Secondly, the animation – which was never top-notch – has been given over to Studio Mir. Now, I suspect Studio Mir and Studio Moi have a fair bit of cross-over, but it is downright strange having Legend of Korra and the last season of The Boondocks very obviously animated by the same people. When Korra starts pulling Grandpa faces and all the comedy has the same not-quite-beat-perfect rhythm to it, and you know that the same people are animating the epic story of flying bisons and world-changing defenders of civilisation one day and intentionally offensive gay stereotypes the next, it’s a little unsettling. Plus I’m guessing Nickelodeon pay a fair bit more than Cartoon Network, because The Boondocks looks a fair bit cheaper and more rushed.

But technicalities aside, it’s important to judge The Boondocks on its writing. Some of the previous episodes of this show have been so perfectly-done that I would genuinely rate them as comedy classics. McGruder’s cutting, all-encompassing mockery of modern culture puts the show’s highlights up there with the best South Park episodes. But he’s not on-board any more, and instead the season is masterminded by a woman who wrote for Scrubs and McGruder’s former writing partner on the previous series. There’s an edge missing here – the satirical links don’t quite close, and mostly the set-up is great but the idea doesn’t get developed and stagnates. I think the writers felt like a good idea for an episode was enough to sustain the full 20 minutes. Instead, we end up with some good opening scenes leading to very boring mis-fires.

Old ideas are rehashed. Stinkmeaner comes back yet again to antagonise Robert. There’s an all-out Breaking Bad parody that raises the questions of why that show needs parodying at all. There’s a full episode tediously following Robert inadvertently joining the Freedom Riders that despite a lot of action goes nowhere and makes no point. When two of the better episodes are about Robert having an abusive relationship with Siri, and about him becoming a ‘male escort’, you know a show is on its last legs.

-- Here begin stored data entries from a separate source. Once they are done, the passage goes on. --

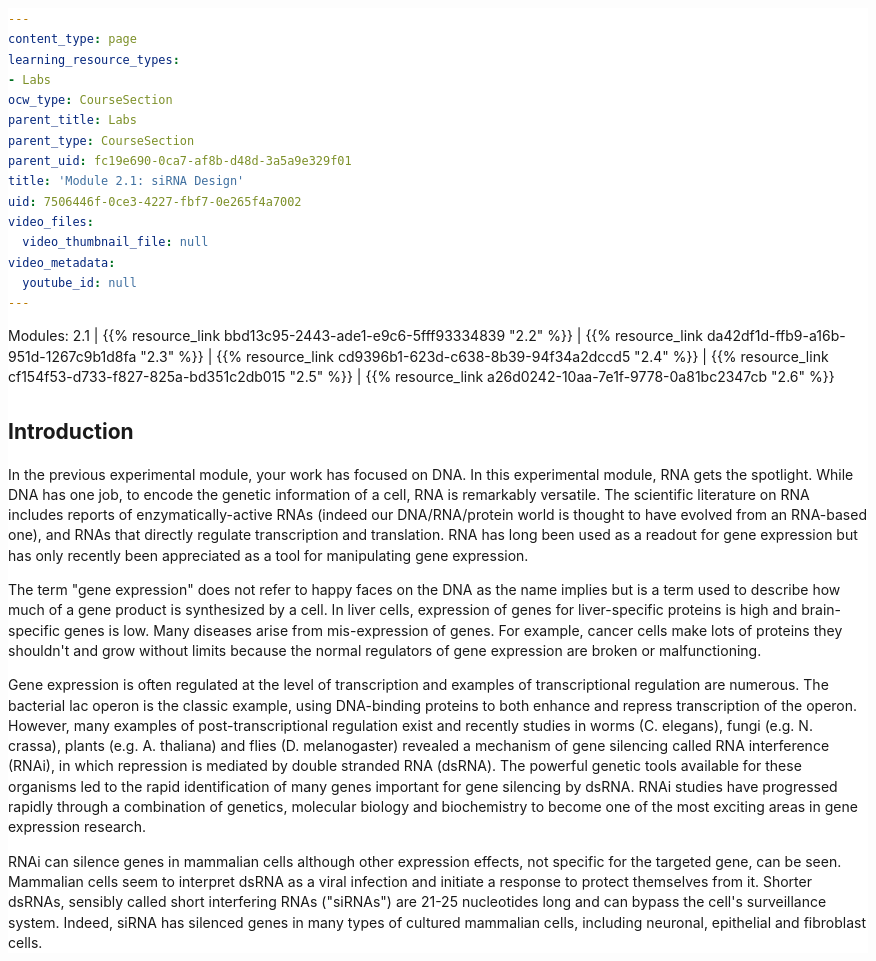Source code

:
 ```yaml
---
content_type: page
learning_resource_types:
- Labs
ocw_type: CourseSection
parent_title: Labs
parent_type: CourseSection
parent_uid: fc19e690-0ca7-af8b-d48d-3a5a9e329f01
title: 'Module 2.1: siRNA Design'
uid: 7506446f-0ce3-4227-fbf7-0e265f4a7002
video_files:
  video_thumbnail_file: null
video_metadata:
  youtube_id: null
---
```


Modules: 2.1 | {{% resource_link bbd13c95-2443-ade1-e9c6-5fff93334839 "2.2" %}} | {{% resource_link da42df1d-ffb9-a16b-951d-1267c9b1d8fa "2.3" %}} | {{% resource_link cd9396b1-623d-c638-8b39-94f34a2dccd5 "2.4" %}} | {{% resource_link cf154f53-d733-f827-825a-bd351c2db015 "2.5" %}} | {{% resource_link a26d0242-10aa-7e1f-9778-0a81bc2347cb "2.6" %}}

Introduction
------------

In the previous experimental module, your work has focused on DNA. In this experimental module, RNA gets the spotlight. While DNA has one job, to encode the genetic information of a cell, RNA is remarkably versatile. The scientific literature on RNA includes reports of enzymatically-active RNAs (indeed our DNA/RNA/protein world is thought to have evolved from an RNA-based one), and RNAs that directly regulate transcription and translation. RNA has long been used as a readout for gene expression but has only recently been appreciated as a tool for manipulating gene expression.

The term "gene expression" does not refer to happy faces on the DNA as the name implies but is a term used to describe how much of a gene product is synthesized by a cell. In liver cells, expression of genes for liver-specific proteins is high and brain-specific genes is low. Many diseases arise from mis-expression of genes. For example, cancer cells make lots of proteins they shouldn't and grow without limits because the normal regulators of gene expression are broken or malfunctioning.

Gene expression is often regulated at the level of transcription and examples of transcriptional regulation are numerous. The bacterial lac operon is the classic example, using DNA-binding proteins to both enhance and repress transcription of the operon. However, many examples of post-transcriptional regulation exist and recently studies in worms (C. elegans), fungi (e.g. N. crassa), plants (e.g. A. thaliana) and flies (D. melanogaster) revealed a mechanism of gene silencing called RNA interference (RNAi), in which repression is mediated by double stranded RNA (dsRNA). The powerful genetic tools available for these organisms led to the rapid identification of many genes important for gene silencing by dsRNA. RNAi studies have progressed rapidly through a combination of genetics, molecular biology and biochemistry to become one of the most exciting areas in gene expression research.

RNAi can silence genes in mammalian cells although other expression effects, not specific for the targeted gene, can be seen. Mammalian cells seem to interpret dsRNA as a viral infection and initiate a response to protect themselves from it. Shorter dsRNAs, sensibly called short interfering RNAs ("siRNAs") are 21-25 nucleotides long and can bypass the cell's surveillance system. Indeed, siRNA has silenced genes in many types of cultured mammalian cells, including neuronal, epithelial and fibroblast cells.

Though the inevitable old-lady-pimp scenes were funny.

Still, of just ten episodes, three stood out as genuinely good. One was about a hair product that does wonders for afro-American hair, but is derived from Huey’s attempts to make home explosives. It unfolds in a by-the-numbers way, but its jabs at the beauty industry and the fact that even when it’s revealed the stuff is dangerous people still love it make for a clever and entertaining episode. Better than that is the very last episode, though it didn’t have the heft of a season finale. When Riley finally gets called out on saying everything is ‘gay’, it leads to a twisted sequence of events where he is extorted by a series of oppressed groups until finally he becomes ‘the poster boy for retardation’. 

It was an irreverent mix of political incorrectness and social commentary, which raised some good points: in condemning using ‘gay’ to mean ‘bad’, do we also end up censoring observations that something is an action associated with gay culture? Are the groups who garner attention and funding defending minorities actually out for the best interests of the group, or do they just use them and extort others who they can bully? Is there a kind of one-upmanship in different underprivileged groups? Sure, the South Park episode on the Special Olympics did much of this better, and the final stinger uncomfortably fell back on the ‘looking retarded is inherently funny’ concept, but with side-references to Of Mice and Men, a non-mainstream representation of the whole ‘check your privilege’ movement and some genuinely funny moments, it was a good episode.

But my favourite was ‘Freedomland’, in which the Freemans willingly sign a contract to work as entertainers in a slavery-themed amusement park. Now, it may seem like a cheap shot, The Boondocks doing modern-day slavery with the white guy using corporations instead of brute force to get exactly the same results, but it’s more subtle than that. Tom sleepwalks into the same position because he imagines it’s noble. Only Huey wants to upset the corporate system that put them in this position, at least until things escalate. Sure, it all ends in a silly kung-fu scrap, but it’s a clever bit of observational political comedy. And that’s what The Boondocks is supposed to be doing, not just ‘Hurr Grandpa is a shallow idiot and Uncle Ruckus is racist’.

The Boondocks was worth the ride. The last hoorah may have ended up being muted and unconvincing, but there were enough flashes of brilliance to remind me how good this show very nearly was.